Anunciar sem responder
Por muito estranho que esteja, por muito mais instável que se apresente, há palavras que ainda se afiguram consensuais. Dialogar, negociar, ceder e incluir são algumas dessas palavras, significando verbos que nos transportam, ou nos (re)lembram o quanto devemos valorizar as pessoas, as suas idiossincrasias e os seus pontos comuns, plataforma comum de entendimento de uma comunidade.
Por muito estranho que pareça, esta é uma realidade incontornável, mas que se vem revelando, cada vez mais, distante do nosso quotidiano.
Na verdade, hoje emerge como dominante o verbo anunciar, feito acto de partilha e comunicação. Anunciar intenções, planos e acções específicas e excepcionais para melhor tratar e resolver dificuldades e problemas. Anunciar sem detalhar, anunciar sem priorizar e temporizar, anunciar sem abrir espaço para reflectir e discutir, antes pelo contrário, anunciar para abreviar (quase como um teste que permitirá perceber a reacção dos interessados e implicados e, assim, avançar com mais certeza e segurança ou, então, recuar e evitar sem necessidade de justificação e perigo de contestação), anunciar sem tempo marcado para implementar e operacionalizar abrindo a possibilidade de procrastinar e "arrastar". Anunciar escolhendo as palavras certas e inócuas de modo a tudo (ou o máximo possível) abranger e, assim, dissipar o impulso da participação ou a vontade de contestação.
Tempo estranho, muito estranho!
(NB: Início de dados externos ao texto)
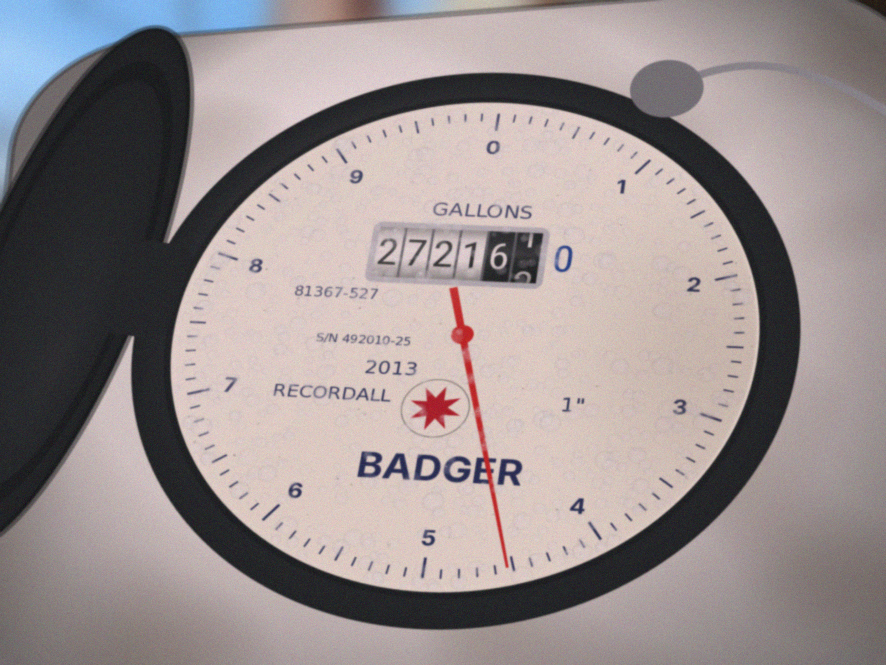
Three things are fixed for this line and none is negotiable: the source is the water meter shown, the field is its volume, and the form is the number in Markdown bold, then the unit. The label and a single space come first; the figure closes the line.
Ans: **2721614.5** gal
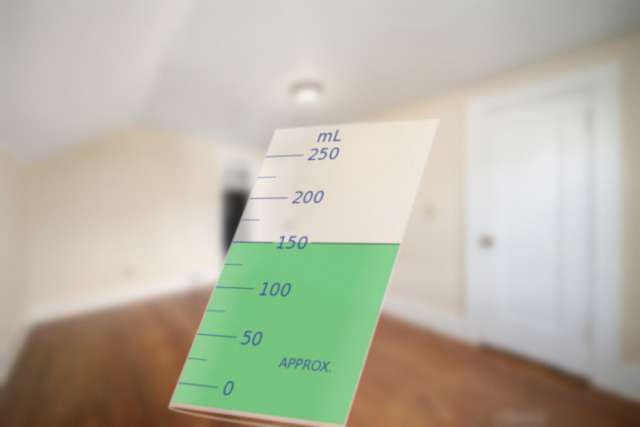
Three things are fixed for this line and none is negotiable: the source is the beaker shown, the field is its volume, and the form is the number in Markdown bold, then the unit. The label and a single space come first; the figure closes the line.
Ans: **150** mL
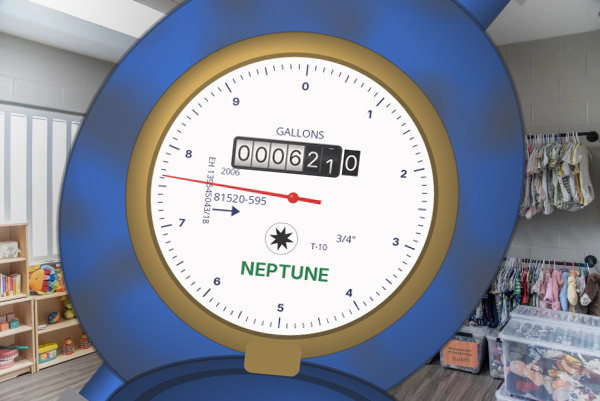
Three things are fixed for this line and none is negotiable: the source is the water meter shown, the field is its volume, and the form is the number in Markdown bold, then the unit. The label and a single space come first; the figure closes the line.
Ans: **6207.6** gal
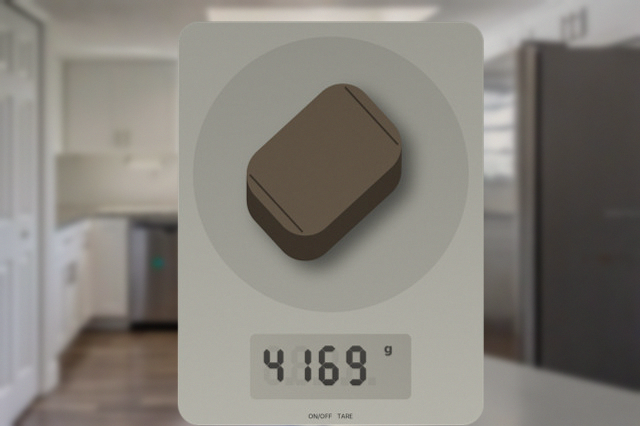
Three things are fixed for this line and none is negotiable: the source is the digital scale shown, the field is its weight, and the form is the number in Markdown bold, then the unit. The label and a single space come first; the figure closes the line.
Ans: **4169** g
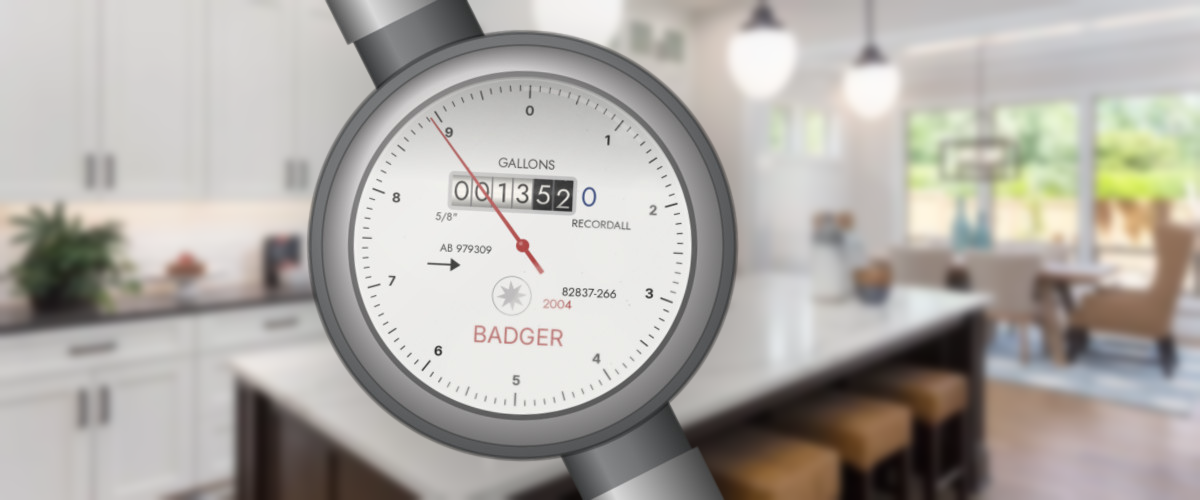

Porque, de forma geral, todos sabem da importância de partilhar, de discutir, de agregar e sintetizar. E porque (quase) todos disfarçam e soçobram à tentação comum a tantos: " se falar, desvio a atenção..."
Anunciar deveria corresponder à motivação, à razão, ao fundamento do que se quer e se deve fazer. Planear significa antecipar o futuro. É feito de estratégia, visão, calendário, acções, ... Discussão pública obriga a informação e, depois, controlo e assertividade. Tudo isto, implica informação e conhecimento...os quais devem ser, obviamente, credíveis. E este afigura-se ser o ponto central do "problema": a incapacidade de entender a fase do trabalho, o grau de maturidade da medida e a falta de monitorização... reduzindo-se à expressão da publicitação, “daquilo que há-de ser, mas, ainda não é, já fica conhecido nas suas “linhas gerais” para satisfação de todos...
Exemplos desta catadupa de anúncios existem nos vários campos de acção, sendo a política, talvez, aquele de maior evidência e expressão. Afinal, quem conhece os planos anunciados para a ferrovia, para o sector da saúde, as estruturas de missão para tanto, os ajustamentos e reduções fiscais, entre muitos mais, que se embandeiram como “grandes acções e realidades”, como geradores de grande impacto, materializando-se, tantas vezes como a espuma dos dias ou deixando as vírgulas tomar conta do texto e tudo adulterar e desviar da mensagem anunciada. Também noutros campos, por exemplo, desporto e futebol, assiste-se a anúncios de “compras de jogadores” e treinadores de futebol num dia para, no dia seguinte, em função da reacção acaloradamente positiva ou negativa, rapidamente se negar a notícia do dia anterior ou ainda mais enfatizar o acto e a “compra”.
Sem prejuízo de tanto, um dos exemplos mais evidentes e que se repercute de forma muito caseira e quotidiana, reporta à denominada “revisão do plano director municipal” que, em todo o país, tem deixado tantos municípios em expectativa e “suspensão”, aguardando a tão anunciada “expansão do solo urbano e contenção da mancha construtiva descontrolada”, o tão necessário conjunto de oportunidades para investimento e o respeito mais acentuado pelo “bem ambiental”, num discurso que anuncia datas, intenções, aprovações, mas que, na sua concretização, se vai adiando e procrastinando. Na verdade, pouco se sabe das revisões em curso, antes informações cruzadas, sem grande credibilidade, num "diz que disse" que não augura nada de bom! Muito se promete fazer e refazer, numa realidade que as autarquias não dominam em exclusividade (muito longe de tal!).
Numa realidade tão complexa quanto é o território, onde um conjunto alargado de variáveis e interesses se cruzam e se alimentam, onde a componente fiscal e o poder financeiro, o interesse público e a necessidade privada, a resposta a direitos fundamentais e o benefício da qualidade de vida se relacionam e interdependem, anunciar e não concretizar, ou seja, não ser assertivo (na sua boa expressão) apenas gera incerteza e insatisfação. Um ambiente de “pergunta sem resposta” que alimenta outra “pergunta sem resposta”, numa síncope interrogativa que não interessa a ninguém. Afinal, tantos e tantos, talvez todos nós, apenas desejam simples respostas aos seus problemas!